• **WHAT IS REQUIRED**
Retype, word for word, every line of the records below starting at the one that contains "Breast MRI, one" and ending at the one that contains "(x=175, y=132) px"; include both of those lines and nothing more.

*** Opening of DATA UNDER STUDY ***

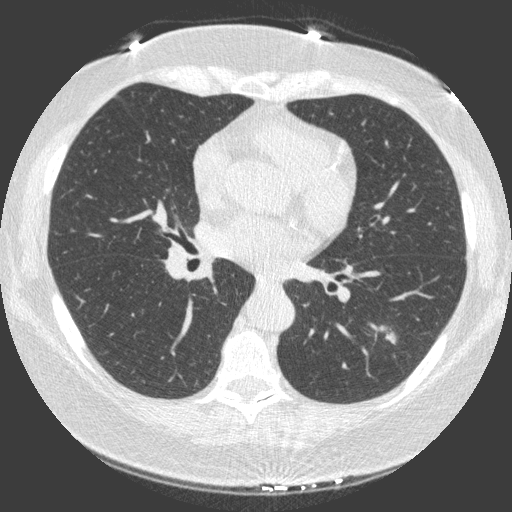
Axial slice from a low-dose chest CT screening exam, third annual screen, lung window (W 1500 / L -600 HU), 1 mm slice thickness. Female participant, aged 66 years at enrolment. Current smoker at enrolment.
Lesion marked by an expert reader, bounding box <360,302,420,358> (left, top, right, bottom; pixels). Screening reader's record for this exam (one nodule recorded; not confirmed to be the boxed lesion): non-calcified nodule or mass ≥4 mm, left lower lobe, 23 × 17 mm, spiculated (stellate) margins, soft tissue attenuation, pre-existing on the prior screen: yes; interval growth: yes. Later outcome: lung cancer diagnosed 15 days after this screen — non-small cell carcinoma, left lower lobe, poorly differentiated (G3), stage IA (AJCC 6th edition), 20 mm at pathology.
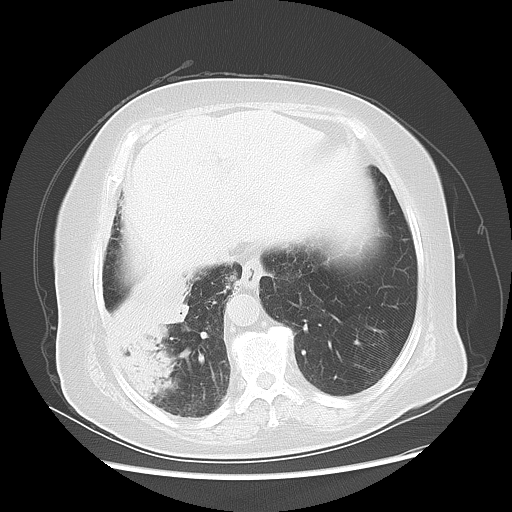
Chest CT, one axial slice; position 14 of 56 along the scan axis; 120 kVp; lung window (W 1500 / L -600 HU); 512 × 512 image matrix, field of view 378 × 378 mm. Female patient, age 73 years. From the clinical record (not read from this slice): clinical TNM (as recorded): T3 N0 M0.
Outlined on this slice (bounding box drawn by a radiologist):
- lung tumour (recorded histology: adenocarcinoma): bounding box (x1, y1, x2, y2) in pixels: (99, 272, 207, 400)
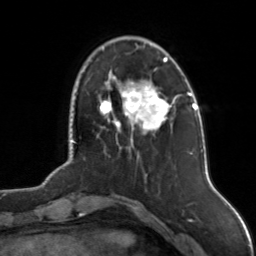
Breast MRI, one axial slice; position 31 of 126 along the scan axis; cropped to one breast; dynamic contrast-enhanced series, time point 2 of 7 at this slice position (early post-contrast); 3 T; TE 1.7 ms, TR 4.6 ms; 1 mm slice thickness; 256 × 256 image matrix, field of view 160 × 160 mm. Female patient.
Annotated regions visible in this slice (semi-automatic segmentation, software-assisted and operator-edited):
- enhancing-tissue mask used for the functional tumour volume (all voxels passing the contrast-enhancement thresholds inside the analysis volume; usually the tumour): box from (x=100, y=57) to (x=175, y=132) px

*** Close of DATA UNDER STUDY ***
*** Opening of DATA UNDER STUDY ***

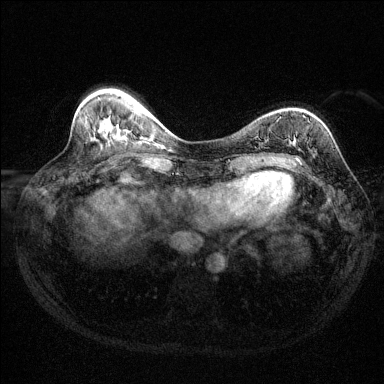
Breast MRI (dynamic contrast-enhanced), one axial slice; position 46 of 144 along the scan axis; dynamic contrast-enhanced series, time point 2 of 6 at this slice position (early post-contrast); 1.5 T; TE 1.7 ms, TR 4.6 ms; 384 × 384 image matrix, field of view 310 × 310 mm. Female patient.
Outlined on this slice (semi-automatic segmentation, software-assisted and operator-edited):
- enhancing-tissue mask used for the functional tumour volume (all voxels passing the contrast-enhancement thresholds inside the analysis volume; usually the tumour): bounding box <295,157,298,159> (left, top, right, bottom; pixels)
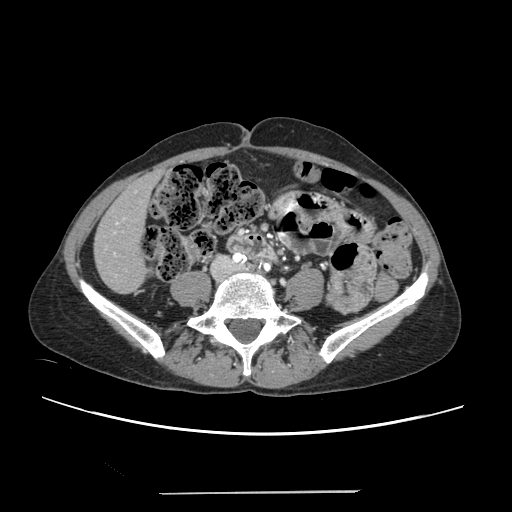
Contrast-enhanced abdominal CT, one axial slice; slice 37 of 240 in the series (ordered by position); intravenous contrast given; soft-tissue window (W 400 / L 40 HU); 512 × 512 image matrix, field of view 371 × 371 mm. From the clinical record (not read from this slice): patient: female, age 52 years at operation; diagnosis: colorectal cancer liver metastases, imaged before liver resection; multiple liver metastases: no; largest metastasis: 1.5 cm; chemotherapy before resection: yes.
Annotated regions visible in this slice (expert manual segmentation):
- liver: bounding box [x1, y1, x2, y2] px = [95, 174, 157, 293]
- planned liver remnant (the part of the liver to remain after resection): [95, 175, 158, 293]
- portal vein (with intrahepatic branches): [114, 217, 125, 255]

*** Close of DATA UNDER STUDY ***
*** Opening of DATA UNDER STUDY ***

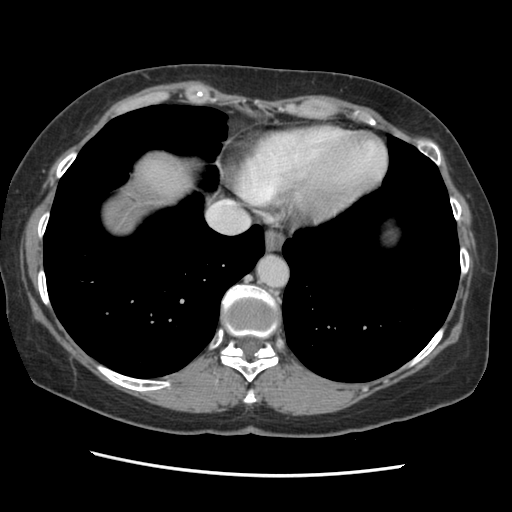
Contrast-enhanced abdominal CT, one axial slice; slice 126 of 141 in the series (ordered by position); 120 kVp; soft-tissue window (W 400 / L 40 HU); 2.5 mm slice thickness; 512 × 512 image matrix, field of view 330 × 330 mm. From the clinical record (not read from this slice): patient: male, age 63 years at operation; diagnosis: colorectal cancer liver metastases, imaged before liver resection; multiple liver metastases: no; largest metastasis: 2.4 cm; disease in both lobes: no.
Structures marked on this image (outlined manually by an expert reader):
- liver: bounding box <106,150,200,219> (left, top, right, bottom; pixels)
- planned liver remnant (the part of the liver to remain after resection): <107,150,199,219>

*** Close of DATA UNDER STUDY ***

• **RESPONSE TO THE TASK**
Breast MRI, one axial slice; position 31 of 126 along the scan axis; cropped to one breast; dynamic contrast-enhanced series, time point 2 of 7 at this slice position (early post-contrast); 3 T; TE 1.7 ms, TR 4.6 ms; 1 mm slice thickness; 256 × 256 image matrix, field of view 160 × 160 mm. Female patient.
Annotated regions visible in this slice (semi-automatic segmentation, software-assisted and operator-edited):
- enhancing-tissue mask used for the functional tumour volume (all voxels passing the contrast-enhancement thresholds inside the analysis volume; usually the tumour): box from (x=100, y=57) to (x=175, y=132) px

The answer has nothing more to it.